The current study has been carried out based on the model-based inversion process. A summary of the model-based inversion process adopted in this study has been below,

  1. 1.

    Acoustic impedance at well was estimated by utilising the data of well log.

  2. 2.

    Horizons and faults in the seismic section were selected to monitor the interpolation and provide structural information for the model between the wells.

  3. 3.

    The acoustic impedance model was initiated based on the interpolation along the interpreted horizons and between the wells.

  4. 4.

    The initial impedance was blocked by utilising identified block size.

  5. 5.

    The statistical wavelet was estimated from the seismic section. The extraction window was within the identified well-based markers such as study zone top and study zone bottom.6. To acquire the artificial seismic trace, the wavelet was convolved with the earth’s reflectivity.

  6. 6.

    To reduce the differences between the actual and modelled reflectivity section, the least square optimisation technique was executed. The process was adopted by examining the misfit between the generated trace and the actual trace based on the modification of block size and amplitude variation in the traces.

  7. 7.

    The earlier step was repeated to reduce the misfit coefficient between actual trace and modelled trace (Maurya and Sarkar 2016).
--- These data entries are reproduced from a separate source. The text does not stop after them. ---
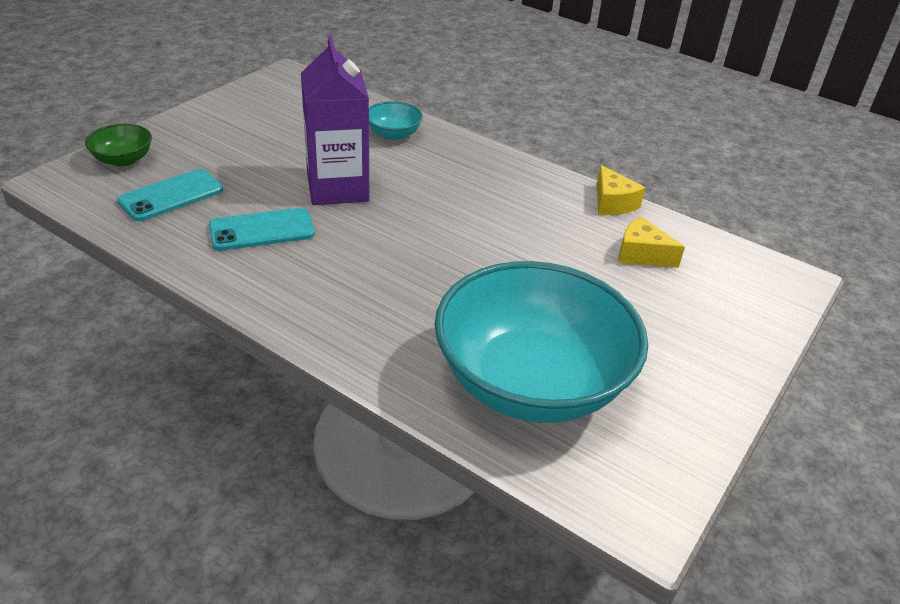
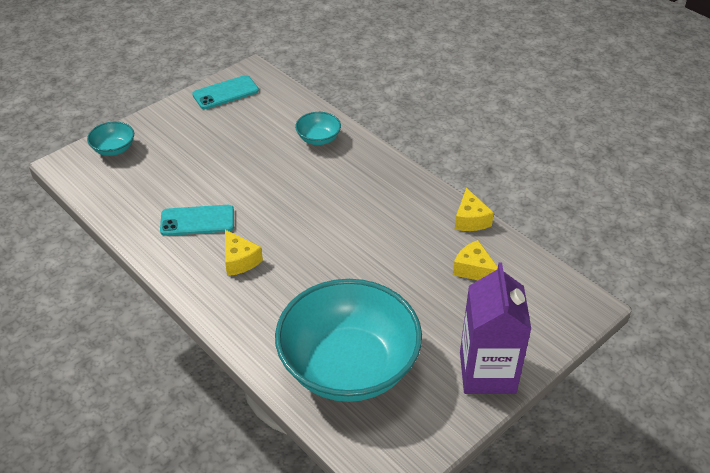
camera: 15 degrees right, 5 degrees up
green bowl [85,124,152,167] -> turquoise bowl [87,122,134,156]
turquoise phone [117,169,223,221] -> turquoise phone moved to [192,75,259,109]
purple carton [301,36,370,205] -> purple carton moved to [460,262,532,394]
none -> yellow cheese [225,230,263,276]

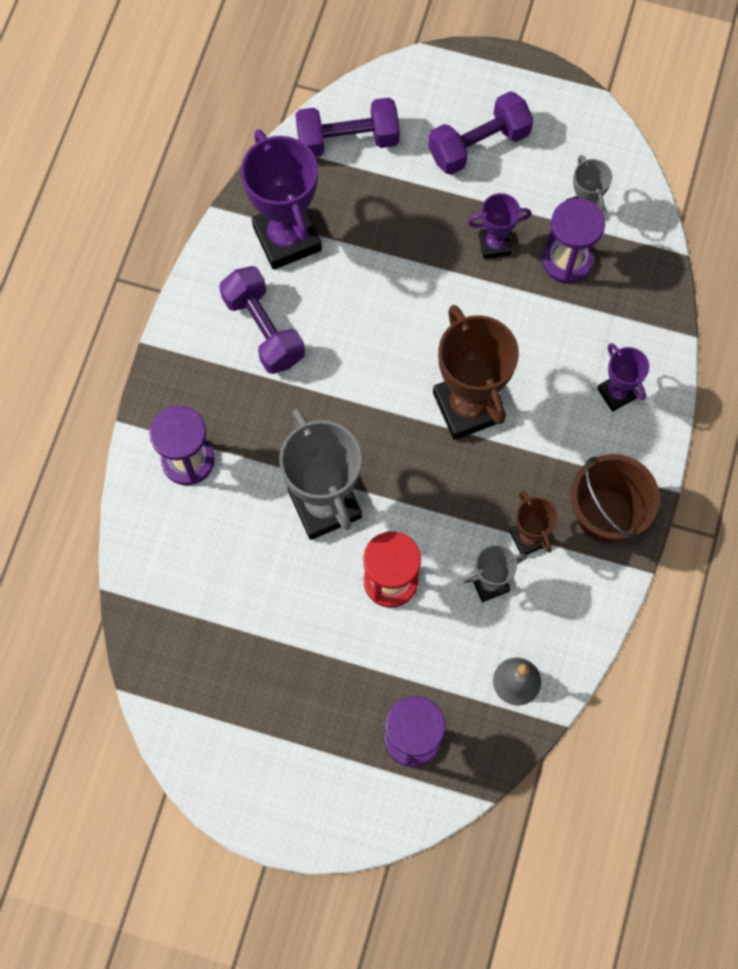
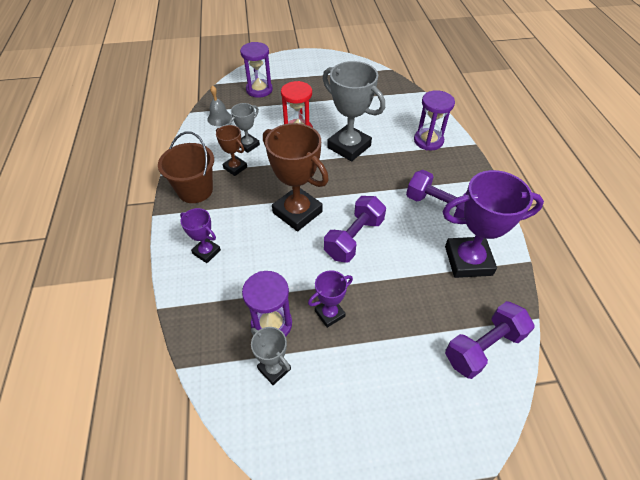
camera: 155 degrees right, 20 degrees down
purple trophy [241,130,322,270] -> purple trophy turned 45 degrees counterclockwise [443,170,544,278]
purple dumbbell [428,91,533,175] -> purple dumbbell moved to [324,196,386,263]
A pictorial representation of post-stack seismic inversion and the model-based seismic inversion has been represented in Figs. 13 and 14, which was adopted during the current study.

Fig. 13
figure 13

A summary of the generalized workflow for conducting a post-stack inversion process

Fig. 14
figure 14

A summary of the generalized workflow for conducting a model-based post-stack inversion process; incorporation of sensitivity, uncertainty and acceptance of the interim outcomes are the essential functions of the model-based post-stack inversion process

Result and discussion

Mostly the interpreted formations are dipping gently towards the NW direction with some fault closures. We have observed few minor faults in the Jaisalmer Formation, which are sub-parallel to the two major faults, whereas few minor faults strike oblique to these major faults. A clear image of tectonic deformation has been observed in the study area, especially in the western part of the Bandha region. The tectonic history of the study shows the presence of wrench tectonics in this study area during the Late Cretaceous or Early Paleocene age. Two major faults are characterized as a strike-slip fault, which is also known as a wrench and has been expanded towards the NNW-SSE direction. Few minor related faults are sub-parallel and oblique to these major faults. Most of the faults in this area are very high angle with the minor throw. A significant character has been observed in this study area under cratonic to peri-cratonic settings of the Jaisalmer sub-basin where faults nature is varying from normal to reverse along the vertical and horizontal direction. The seismic interpretation in two vintages (Bandha and Ghotaru) shows the carbonated dominated sequences in the Jaisalmer Formation, representing a thickening upward cycle gradually in well log data. The formation comprises major parallel and sub-parallel reflectors with high and low impedance contrast. The most challenging phase in this formation is the frequent variation of the reservoir facies in the lateral direction. These lateral facies variation seems to be controlled by fault control on carbonate sedimentation where relatively raised areas towards the eastern part of the study area had better carbonate platform development. This indicates that faults were active during Jaisalmer formation sedimentation. The Jaisalmer carbonate formation is deposited as a cyclic carbonate platform capped by shale. These cycles possibly represent transgressive para-sequences where the tops most cycle is identified by extensive gamma-ray shale, which was marked as top of the formation. This sequence can be interpreted as MFS (maximum flooding surface), where Baisakhi-Bedesir formation was deposited in high stand system tract (HST). The significant structural deformation in the Jaisalmer Formation has been observed due to the involvement of two major fault blocks in this study area. A significant throw from 800 to 1200 m has been identified in this study area between Ghotaru and Bandha region (Fig. 3).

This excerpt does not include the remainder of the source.